◆ **Text section**:
** Start **

I was preparing to interview Ioana Maria Sisea, whose Bega Box exhibition Harvest Time was closing when I learned that Cristian Rusu my friend – artist and scenographer, was going to Timisoara the same day. So, we travelled to Kunsthalle Bega in Timisoara in a car assigned to pick up Cristian since we live in the same city.
A large cardboard model swayed on the backseat of the car, which resembled a London cab. Cristian excitedly told me we were carrying a cardboard model of his new “Ghost Geometry” to show Alina Cristescu and Bogdan Rata, the institution’s directors. “Please watch it so it doesn’t topple,” he said.
On September 13, 2022
I was invited on a private tour by curator Diana Marincu. She was about to close an exhibition of internationally acclaimed Macedonian artists Yane Calovski and Hristina Ivanoska, who live and work in Skopje and Berlin. Diana Marincu then put together a small show with paintings by Ioana Bătranu and Adela Giurgiu and a short video by Agnès Varda. The Art Encounters Foundation’s “Symmetrical, Never Identical” show ended in March. It was part of the foundation’s curatorial and strategic goal to bring together artists from different generations so that their works can be put in a conceptual rather than a chronological context.

** End **

◆ **Task set**:
1 - In the text about the trip to Kunsthalle Bega, when did the Art Encounters Foundation's "Symmetrical, Never Identical" show end?
2 - Reproduce, word for word, the part of the Kunsthalle Bega text that opens with the words containing "On September 13, 2022" and closes with "a chronological context.".

◆ **Information given**:
** Start **

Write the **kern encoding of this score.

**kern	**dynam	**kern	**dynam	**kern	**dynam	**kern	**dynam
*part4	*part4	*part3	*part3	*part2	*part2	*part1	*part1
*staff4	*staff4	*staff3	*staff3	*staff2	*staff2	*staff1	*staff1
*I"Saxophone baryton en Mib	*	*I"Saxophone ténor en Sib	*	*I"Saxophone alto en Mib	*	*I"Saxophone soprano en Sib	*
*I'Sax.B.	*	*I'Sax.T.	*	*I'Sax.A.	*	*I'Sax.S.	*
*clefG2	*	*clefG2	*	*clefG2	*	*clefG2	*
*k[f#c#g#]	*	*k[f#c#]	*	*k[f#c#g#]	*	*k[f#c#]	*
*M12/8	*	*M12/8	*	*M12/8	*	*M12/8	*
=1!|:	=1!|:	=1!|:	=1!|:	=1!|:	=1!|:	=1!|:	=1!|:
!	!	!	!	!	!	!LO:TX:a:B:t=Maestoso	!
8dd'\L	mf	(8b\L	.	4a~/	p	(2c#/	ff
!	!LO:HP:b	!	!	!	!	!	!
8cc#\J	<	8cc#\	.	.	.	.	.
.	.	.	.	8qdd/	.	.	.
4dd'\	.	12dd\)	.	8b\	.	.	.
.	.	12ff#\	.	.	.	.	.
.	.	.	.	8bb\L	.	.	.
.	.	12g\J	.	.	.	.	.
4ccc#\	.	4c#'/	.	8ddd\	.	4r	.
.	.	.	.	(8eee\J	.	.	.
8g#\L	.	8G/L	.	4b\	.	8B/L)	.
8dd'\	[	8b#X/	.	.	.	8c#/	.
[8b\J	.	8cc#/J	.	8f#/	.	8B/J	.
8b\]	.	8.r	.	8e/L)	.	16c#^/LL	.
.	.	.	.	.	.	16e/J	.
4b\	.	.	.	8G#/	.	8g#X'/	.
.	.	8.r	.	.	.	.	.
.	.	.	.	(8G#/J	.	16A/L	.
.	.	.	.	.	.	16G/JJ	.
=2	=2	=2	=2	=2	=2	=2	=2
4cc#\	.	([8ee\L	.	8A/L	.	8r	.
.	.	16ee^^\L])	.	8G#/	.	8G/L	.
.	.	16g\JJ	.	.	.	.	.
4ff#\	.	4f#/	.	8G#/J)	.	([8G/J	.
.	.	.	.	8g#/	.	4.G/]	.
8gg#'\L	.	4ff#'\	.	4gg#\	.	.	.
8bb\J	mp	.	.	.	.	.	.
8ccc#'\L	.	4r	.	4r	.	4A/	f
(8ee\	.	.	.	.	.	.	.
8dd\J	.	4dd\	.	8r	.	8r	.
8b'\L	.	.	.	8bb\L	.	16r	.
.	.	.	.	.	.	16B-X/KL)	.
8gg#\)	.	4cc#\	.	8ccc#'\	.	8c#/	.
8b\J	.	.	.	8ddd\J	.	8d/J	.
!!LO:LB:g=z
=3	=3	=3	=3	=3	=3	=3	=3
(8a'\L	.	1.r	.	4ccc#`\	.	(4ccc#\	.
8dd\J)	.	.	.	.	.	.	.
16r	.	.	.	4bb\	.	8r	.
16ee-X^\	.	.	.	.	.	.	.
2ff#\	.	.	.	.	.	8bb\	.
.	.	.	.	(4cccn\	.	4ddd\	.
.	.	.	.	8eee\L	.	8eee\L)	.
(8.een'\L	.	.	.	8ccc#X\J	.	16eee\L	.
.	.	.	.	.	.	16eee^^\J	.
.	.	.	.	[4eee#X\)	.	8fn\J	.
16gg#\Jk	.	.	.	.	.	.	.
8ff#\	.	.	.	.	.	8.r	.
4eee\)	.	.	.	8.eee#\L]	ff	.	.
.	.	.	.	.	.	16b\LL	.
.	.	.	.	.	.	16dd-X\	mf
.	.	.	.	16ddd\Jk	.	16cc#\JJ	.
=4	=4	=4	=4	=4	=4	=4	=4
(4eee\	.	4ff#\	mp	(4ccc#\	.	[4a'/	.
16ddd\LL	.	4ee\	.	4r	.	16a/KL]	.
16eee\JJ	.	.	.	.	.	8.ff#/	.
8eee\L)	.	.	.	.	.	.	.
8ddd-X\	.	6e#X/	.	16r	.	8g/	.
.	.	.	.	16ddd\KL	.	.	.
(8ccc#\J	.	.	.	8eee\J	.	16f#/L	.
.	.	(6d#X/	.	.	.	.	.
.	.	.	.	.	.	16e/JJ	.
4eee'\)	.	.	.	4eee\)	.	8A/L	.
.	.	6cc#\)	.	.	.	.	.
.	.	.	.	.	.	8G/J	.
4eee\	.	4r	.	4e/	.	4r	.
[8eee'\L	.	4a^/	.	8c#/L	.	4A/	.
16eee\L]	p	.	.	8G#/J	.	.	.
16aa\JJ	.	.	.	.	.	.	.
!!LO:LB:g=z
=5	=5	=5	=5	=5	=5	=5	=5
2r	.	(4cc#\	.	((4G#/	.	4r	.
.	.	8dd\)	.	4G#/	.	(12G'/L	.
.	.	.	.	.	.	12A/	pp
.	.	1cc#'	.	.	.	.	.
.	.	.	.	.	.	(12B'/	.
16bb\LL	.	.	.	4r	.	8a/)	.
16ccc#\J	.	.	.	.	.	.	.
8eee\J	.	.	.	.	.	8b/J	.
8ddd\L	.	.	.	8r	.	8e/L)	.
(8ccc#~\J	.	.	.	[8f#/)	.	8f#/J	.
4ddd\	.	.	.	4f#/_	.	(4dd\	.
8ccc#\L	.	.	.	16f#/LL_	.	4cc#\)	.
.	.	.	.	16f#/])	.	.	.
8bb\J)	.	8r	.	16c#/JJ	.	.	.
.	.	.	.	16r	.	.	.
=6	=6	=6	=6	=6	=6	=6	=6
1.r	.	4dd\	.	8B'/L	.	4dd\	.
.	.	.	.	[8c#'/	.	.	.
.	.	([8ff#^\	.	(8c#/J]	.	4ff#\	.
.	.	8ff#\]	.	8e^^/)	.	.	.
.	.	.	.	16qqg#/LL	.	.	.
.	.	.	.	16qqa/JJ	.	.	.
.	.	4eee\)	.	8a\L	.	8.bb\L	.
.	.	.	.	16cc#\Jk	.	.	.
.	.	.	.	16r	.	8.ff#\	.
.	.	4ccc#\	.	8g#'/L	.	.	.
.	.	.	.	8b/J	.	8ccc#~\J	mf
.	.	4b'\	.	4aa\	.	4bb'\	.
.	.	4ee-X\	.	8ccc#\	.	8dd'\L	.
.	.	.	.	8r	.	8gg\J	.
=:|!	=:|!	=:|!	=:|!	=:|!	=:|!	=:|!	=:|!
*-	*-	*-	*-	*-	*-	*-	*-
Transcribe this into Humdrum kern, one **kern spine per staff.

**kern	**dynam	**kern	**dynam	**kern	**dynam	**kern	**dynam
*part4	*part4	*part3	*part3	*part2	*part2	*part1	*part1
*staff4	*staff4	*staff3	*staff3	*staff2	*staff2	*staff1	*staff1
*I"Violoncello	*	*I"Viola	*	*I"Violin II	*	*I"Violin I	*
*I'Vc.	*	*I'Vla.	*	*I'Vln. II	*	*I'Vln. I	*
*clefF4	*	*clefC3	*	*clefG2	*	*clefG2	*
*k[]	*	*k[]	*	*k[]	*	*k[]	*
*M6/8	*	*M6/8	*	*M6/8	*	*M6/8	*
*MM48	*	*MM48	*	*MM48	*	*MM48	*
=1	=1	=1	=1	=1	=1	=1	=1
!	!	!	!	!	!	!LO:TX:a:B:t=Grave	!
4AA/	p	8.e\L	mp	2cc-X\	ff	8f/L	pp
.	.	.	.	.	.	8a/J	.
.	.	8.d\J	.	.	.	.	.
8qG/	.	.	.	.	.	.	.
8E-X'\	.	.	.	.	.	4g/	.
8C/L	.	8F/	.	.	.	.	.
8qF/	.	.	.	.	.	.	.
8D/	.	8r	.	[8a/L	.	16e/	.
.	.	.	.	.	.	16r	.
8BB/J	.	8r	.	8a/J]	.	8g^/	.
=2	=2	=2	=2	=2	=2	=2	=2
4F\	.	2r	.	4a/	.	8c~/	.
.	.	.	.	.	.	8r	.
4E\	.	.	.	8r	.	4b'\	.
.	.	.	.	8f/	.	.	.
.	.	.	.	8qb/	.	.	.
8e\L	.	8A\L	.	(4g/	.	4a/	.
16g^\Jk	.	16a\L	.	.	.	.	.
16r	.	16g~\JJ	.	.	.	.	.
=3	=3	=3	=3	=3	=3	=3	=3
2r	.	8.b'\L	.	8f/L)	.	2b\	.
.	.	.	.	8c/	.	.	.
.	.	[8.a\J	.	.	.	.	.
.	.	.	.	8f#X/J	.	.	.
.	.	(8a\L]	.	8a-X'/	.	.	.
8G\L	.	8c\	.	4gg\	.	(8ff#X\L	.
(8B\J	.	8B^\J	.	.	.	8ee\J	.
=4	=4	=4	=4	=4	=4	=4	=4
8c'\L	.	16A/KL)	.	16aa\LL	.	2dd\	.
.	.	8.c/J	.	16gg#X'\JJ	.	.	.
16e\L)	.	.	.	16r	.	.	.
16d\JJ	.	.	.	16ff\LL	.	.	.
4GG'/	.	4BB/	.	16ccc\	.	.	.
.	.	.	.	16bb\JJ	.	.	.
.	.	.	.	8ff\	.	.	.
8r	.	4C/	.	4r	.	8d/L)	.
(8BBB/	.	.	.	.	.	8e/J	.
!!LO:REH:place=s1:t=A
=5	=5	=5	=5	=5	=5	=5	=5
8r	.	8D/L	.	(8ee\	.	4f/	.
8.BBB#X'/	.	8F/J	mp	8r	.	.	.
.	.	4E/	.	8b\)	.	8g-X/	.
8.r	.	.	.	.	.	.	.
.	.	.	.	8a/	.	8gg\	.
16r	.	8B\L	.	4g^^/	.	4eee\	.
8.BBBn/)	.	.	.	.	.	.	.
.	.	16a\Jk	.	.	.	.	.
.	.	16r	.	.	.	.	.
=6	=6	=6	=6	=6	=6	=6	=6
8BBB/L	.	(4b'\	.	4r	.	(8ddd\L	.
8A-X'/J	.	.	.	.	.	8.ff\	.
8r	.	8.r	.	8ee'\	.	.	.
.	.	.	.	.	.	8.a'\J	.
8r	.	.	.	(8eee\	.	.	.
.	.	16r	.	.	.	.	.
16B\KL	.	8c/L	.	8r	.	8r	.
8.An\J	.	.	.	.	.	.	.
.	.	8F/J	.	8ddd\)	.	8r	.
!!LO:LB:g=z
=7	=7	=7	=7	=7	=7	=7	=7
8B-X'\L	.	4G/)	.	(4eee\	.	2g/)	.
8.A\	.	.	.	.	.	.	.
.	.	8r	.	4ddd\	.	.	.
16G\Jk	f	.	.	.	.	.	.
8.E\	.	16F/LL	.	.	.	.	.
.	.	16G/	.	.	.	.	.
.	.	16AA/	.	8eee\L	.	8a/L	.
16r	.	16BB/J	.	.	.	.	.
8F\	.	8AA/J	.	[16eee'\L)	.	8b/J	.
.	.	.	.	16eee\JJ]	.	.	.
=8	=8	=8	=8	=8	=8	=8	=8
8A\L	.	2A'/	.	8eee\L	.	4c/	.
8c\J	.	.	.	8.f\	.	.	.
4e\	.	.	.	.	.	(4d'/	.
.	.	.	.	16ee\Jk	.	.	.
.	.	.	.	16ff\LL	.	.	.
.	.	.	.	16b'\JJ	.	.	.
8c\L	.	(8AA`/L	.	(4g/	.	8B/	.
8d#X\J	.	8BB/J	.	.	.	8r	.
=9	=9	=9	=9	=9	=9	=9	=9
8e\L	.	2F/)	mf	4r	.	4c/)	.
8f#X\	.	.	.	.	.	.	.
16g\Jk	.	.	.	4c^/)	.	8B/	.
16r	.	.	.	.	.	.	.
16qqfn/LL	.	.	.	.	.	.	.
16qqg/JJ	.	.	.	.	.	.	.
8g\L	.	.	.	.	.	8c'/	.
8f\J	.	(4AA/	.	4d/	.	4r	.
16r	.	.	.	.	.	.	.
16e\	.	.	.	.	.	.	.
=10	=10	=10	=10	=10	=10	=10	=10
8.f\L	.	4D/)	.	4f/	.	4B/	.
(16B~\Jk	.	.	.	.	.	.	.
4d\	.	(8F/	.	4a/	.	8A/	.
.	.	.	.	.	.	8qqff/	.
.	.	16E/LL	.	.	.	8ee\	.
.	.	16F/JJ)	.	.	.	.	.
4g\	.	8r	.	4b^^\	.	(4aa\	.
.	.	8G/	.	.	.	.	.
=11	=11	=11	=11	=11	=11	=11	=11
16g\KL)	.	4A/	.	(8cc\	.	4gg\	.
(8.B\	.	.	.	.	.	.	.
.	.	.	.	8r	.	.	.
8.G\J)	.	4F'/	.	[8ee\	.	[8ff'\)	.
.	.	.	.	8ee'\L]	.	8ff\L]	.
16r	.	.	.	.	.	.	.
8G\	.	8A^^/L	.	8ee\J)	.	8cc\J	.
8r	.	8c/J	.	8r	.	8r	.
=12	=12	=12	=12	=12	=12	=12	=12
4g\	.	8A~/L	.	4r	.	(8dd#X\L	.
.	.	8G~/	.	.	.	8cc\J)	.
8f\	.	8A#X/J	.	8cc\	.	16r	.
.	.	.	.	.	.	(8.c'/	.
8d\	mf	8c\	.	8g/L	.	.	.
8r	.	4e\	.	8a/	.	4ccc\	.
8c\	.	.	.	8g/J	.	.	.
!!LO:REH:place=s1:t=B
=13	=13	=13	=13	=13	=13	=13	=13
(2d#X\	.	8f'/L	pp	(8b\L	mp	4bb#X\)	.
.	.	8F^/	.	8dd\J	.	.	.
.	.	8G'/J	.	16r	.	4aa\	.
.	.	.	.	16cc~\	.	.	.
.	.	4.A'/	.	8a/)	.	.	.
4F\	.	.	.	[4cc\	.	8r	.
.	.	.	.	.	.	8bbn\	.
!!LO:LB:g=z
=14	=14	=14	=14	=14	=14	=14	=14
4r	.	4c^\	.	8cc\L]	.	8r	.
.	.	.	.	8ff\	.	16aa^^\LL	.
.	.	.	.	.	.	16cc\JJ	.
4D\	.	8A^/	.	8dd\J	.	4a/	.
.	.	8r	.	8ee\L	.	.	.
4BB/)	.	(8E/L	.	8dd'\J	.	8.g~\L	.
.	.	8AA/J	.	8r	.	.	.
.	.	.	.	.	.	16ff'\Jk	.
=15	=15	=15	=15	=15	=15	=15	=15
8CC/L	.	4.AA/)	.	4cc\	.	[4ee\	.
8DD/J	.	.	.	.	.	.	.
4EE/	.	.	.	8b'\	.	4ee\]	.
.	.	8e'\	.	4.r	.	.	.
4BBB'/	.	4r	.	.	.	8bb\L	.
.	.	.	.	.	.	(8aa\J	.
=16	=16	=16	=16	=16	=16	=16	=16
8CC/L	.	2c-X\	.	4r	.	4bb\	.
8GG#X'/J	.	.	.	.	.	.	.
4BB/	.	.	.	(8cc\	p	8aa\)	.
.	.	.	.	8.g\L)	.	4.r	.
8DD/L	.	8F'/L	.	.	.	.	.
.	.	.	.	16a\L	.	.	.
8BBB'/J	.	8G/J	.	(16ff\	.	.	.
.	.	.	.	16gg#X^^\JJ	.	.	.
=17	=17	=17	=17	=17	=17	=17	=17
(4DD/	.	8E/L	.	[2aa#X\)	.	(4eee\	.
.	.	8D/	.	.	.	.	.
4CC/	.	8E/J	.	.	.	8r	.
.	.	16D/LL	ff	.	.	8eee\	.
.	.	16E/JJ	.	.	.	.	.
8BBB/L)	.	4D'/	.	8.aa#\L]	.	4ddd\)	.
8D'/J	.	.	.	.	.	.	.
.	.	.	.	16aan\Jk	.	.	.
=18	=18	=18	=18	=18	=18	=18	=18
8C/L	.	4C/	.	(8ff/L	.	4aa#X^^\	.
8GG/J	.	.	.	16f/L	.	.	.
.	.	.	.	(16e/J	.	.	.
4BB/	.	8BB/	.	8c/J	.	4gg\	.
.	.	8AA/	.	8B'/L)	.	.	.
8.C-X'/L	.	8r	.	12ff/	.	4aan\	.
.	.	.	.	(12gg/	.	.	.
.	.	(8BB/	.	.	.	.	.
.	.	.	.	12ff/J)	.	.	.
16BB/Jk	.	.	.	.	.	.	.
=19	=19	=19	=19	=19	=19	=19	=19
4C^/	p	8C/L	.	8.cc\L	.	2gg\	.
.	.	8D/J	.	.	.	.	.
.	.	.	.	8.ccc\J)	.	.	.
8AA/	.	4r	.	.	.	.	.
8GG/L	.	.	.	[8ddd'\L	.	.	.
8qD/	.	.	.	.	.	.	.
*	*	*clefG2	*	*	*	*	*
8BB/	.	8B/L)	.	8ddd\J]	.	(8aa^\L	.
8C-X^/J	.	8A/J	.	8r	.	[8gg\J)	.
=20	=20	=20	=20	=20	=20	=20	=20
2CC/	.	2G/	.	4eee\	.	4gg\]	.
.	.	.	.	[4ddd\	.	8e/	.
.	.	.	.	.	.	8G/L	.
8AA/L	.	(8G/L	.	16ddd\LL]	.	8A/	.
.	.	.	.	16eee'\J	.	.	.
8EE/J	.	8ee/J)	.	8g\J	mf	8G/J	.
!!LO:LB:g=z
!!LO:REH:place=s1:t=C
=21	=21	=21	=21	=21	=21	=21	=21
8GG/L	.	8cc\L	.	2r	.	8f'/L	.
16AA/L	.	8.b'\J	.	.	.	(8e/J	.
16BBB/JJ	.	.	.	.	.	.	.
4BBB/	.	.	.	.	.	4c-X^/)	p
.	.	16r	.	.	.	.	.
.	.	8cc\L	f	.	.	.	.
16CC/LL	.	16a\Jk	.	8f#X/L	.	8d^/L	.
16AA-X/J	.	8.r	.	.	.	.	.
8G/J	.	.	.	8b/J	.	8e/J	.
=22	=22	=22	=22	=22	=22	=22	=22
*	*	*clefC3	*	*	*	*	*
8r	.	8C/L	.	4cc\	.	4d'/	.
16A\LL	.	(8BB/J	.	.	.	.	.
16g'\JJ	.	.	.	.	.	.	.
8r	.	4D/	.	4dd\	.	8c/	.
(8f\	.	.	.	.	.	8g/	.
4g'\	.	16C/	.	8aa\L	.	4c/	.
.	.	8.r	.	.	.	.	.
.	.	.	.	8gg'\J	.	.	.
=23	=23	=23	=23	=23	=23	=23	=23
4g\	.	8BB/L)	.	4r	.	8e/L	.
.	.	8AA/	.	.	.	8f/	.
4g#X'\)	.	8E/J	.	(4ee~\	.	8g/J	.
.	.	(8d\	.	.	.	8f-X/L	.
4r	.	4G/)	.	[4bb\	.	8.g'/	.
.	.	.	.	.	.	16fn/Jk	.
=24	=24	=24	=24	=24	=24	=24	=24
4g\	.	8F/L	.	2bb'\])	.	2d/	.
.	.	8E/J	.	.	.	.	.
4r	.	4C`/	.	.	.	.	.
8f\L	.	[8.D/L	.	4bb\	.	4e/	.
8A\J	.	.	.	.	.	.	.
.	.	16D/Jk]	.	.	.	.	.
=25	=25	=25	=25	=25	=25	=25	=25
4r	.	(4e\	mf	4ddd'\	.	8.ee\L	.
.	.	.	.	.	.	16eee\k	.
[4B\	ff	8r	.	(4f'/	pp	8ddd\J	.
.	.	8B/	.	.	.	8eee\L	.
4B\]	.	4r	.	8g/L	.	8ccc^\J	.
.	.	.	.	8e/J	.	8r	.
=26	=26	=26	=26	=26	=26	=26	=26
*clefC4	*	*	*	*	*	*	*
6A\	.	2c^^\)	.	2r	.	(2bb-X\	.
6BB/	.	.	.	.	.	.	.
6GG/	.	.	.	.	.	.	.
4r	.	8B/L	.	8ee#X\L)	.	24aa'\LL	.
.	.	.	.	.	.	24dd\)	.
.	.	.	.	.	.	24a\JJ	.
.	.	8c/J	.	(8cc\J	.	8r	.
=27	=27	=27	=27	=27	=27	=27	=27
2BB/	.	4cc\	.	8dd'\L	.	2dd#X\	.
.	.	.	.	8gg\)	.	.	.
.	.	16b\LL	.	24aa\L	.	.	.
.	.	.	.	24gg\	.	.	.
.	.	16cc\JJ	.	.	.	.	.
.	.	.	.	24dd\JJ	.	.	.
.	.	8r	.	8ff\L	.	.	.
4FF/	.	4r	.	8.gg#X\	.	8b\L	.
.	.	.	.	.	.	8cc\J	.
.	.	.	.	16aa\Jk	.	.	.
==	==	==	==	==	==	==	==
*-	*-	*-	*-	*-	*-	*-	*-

** End **

◆ **Answer list**:
1 - It ended in March.

2 -
On September 13, 2022
I was invited on a private tour by curator Diana Marincu. She was about to close an exhibition of internationally acclaimed Macedonian artists Yane Calovski and Hristina Ivanoska, who live and work in Skopje and Berlin. Diana Marincu then put together a small show with paintings by Ioana Bătranu and Adela Giurgiu and a short video by Agnès Varda. The Art Encounters Foundation’s “Symmetrical, Never Identical” show ended in March. It was part of the foundation’s curatorial and strategic goal to bring together artists from different generations so that their works can be put in a conceptual rather than a chronological context.